As a father of four, I spend a lot of time talking with kids. They all have different personalities and quirks – it’s part of what makes being a Dad so enjoyable. But all kids love to think about their future.
- “When I grow up, I’m going to…”
- “How many days until my birthday?”
- “I can’t wait until I’m old enough to drive.”
In the same way, a lot of adults I talk with look back fondly on days gone by. Great marketers and entrepreneurs understand how to tap into the sweet spot of nostalgia and discretionary income. Everyone is looking for a way to relive the good ol’ days.
A little of both of these attitudes can be helpful; but before too long, being fixated on your future, or longing for your past creates a lot of problems in your future. Life is seasonal. The healthiest, most fulfilled people I know understand and lean into the unique rhythms of life.
Every season of life carries with it unique joys and challenges.
- When you’re single, you have the freedom to be spontaneous and try new things…but it can be lonely.
- As a young married couple, you’re not worried about finding a babysitter – you’re looking for the best way to spend a weekend or the hottest new restaurant…but life can quickly become very self-absorbed.
- As new parents, your heart grows to love to a depth you never knew possible…but it can also quickly feel like a never-ending string of diaper changes and sippy cups.
I’ve found joy and fulfillment are available in every season, when we embrace the right perspective. The truth is, in some way, right now, this very moment, can be the good ol’ days. You have to remind yourself, “We’re living it right now. This is what I was praying for.”
Now you might say, “Jeff, that’s easy for you to say. But for the rest of us, life is hard. It’s not realistic to be so positive.”
I’m not minimizing the pain and challenges life brings us. I’ve walked with people long enough to know the depth of pain and disappointment that comes our way. I’ve also experienced my own share first-hand. This is not idealistic naivete.
But I also believe joy and gratitude are far more dependent on our perspective than our circumstances. I’ve found reminding myself of three specific, biblical truths helps me see things this way.

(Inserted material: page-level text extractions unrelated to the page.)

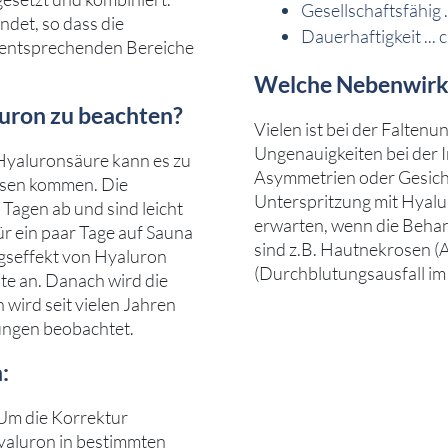
Gesellschaftsfähig .
det, so dass die
Dauerhaftigkeit ... 
 entsprechenden Bereiche
Welche Nebenwirku
luron zu beachten?
Vielen ist bei der Faltenu
Ungenauigkeiten bei der I
 Hyaluronsäure kann es zu
Asymmetrien oder Gesich
ssen kommen. Die
Unterspritzung mit Hyalur
Tagen ab und sind leicht
erwarten, wenn die Beha
ür ein paar Tage auf Sauna
sind z.B. Hautnekrosen (
gseffekt von Hyaluron
(Durchblutungsausfall im
nate an. Danach wird die
wird seit vielen Jahren
ungen beobachtet.
:
 Um die Korrektur
Hyaluron in bestimmten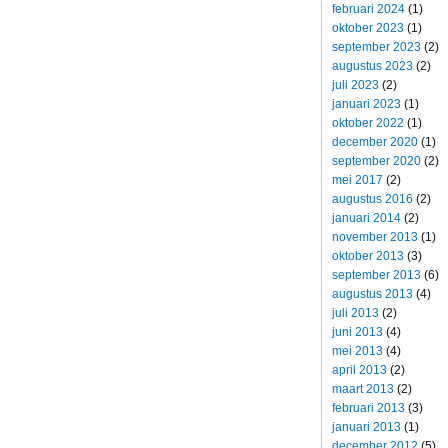
februari 2024
(1)
oktober 2023
(1)
september 2023
(2)
augustus 2023
(2)
juli 2023
(2)
januari 2023
(1)
oktober 2022
(1)
december 2020
(1)
september 2020
(2)
mei 2017
(2)
augustus 2016
(2)
januari 2014
(2)
november 2013
(1)
oktober 2013
(3)
september 2013
(6)
augustus 2013
(4)
juli 2013
(2)
juni 2013
(4)
mei 2013
(4)
april 2013
(2)
maart 2013
(2)
februari 2013
(3)
januari 2013
(1)
december 2012
(5)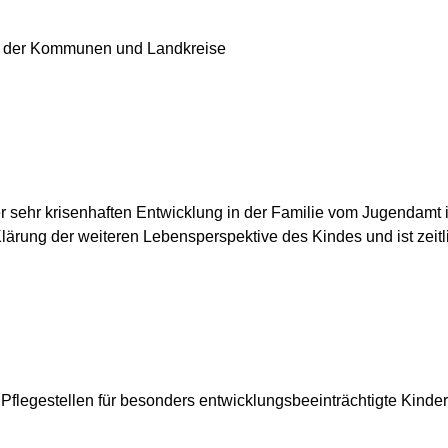
ge der Kommunen und Landkreise
 sehr krisenhaften Entwicklung in der Familie vom Jugendamt in
Klärung der weiteren Lebensperspektive des Kindes und ist zeitl
 Pflegestellen für besonders entwicklungsbeeinträchtigte Kinde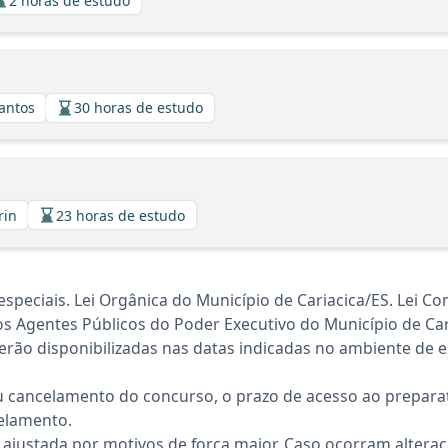
2 horas de estudo
Santos
30 horas de estudo
rin
23 horas de estudo
speciais. Lei Orgânica do Município de Cariacica/ES. Lei C
os Agentes Públicos do Poder Executivo do Município de Ca
rão disponibilizadas nas datas indicadas no ambiente de es
 cancelamento do concurso, o prazo de acesso ao preparat
elamento.
 ajustada por motivos de força maior. Caso ocorram altera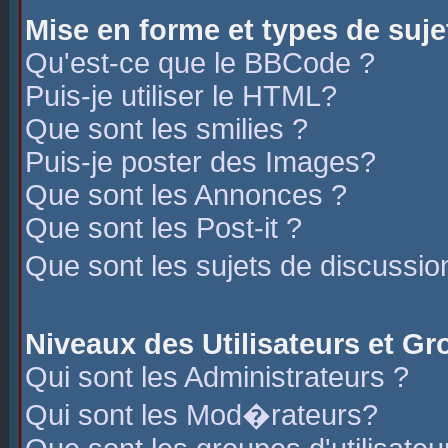
Mise en forme et types de suje
Qu'est-ce que le BBCode ?
Puis-je utiliser le HTML?
Que sont les smilies ?
Puis-je poster des Images?
Que sont les Annonces ?
Que sont les Post-it ?
Que sont les sujets de discussio
Niveaux des Utilisateurs et G
Qui sont les Administrateurs ?
Qui sont les Mod�rateurs?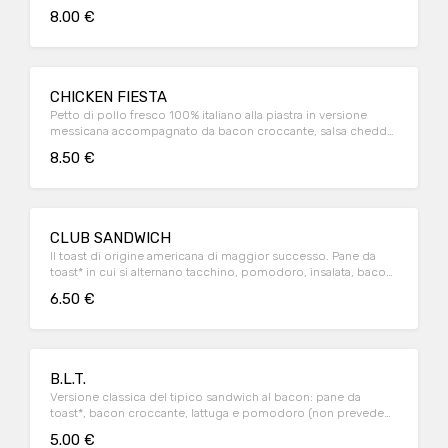
8.00 €
CHICKEN FIESTA
Petto di pollo fresco 100% italiano alla piastra in versione
messicana accompagnato da bacon croccante, salsa cheddar
e guacamole servito con patatine
8.50 €
CLUB SANDWICH
Il toast di origine americana di maggior successo. Pane da
toast* in cui si alternano tacchino, pomodoro, insalata, bacon
croccante e maionese (non prevede contorno)
6.50 €
B.L.T.
Versione classica del tipico sandwich al bacon: pane da
toast*, bacon croccante, lattuga e pomodoro (non prevede
contorno)
5.00 €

1) It’s not always going to be this way.
The Bible tells us life is a breath. The older you get, the more real this becomes. Parents (especially of small children) understand the days are long and the year’s fly by. Whether you’re in a season you can’t wait to get out of or if you wouldn’t change a thing, it’s helpful to remember, this isn’t forever. Life is always…subject to change. The Bible also tells us it’s foolish to say, “Tomorrow is going to be just like today.
2) There’s always something worth celebrating.
Even in the most challenging of circumstances, each day God brings moments of blessing, expressions of His goodness, reminders of His great love for us. And they’re worth celebrating. The Apostle Paul told the church in Philippi that he’d learned how to be grateful and content no matter what he was going through because he learned how to rejoice in the Lord. He wrote those words from a prison cell.
3) God’s preparing your future.
Have you ever caught yourself bracing for bad news in a season where everything was going great? Sociologists call this common phenomenon, “foreboding joy.”Psychologically we don’t let ourselves get too high because it hurts too bad when we get bad news. We try to explain this away by seeing anxiety and worry as defense mechanisms. But Jesus tells us we’re not supposed to live this way. He commanded us not to worry – after all, God provides for sparrows and flowers…and we’re worth far more to Him than birds and plants.
As followers of Christ, we live every day with the hopeful expectation that our loving Father has gone before us and prepared our future. That’s worth celebrating.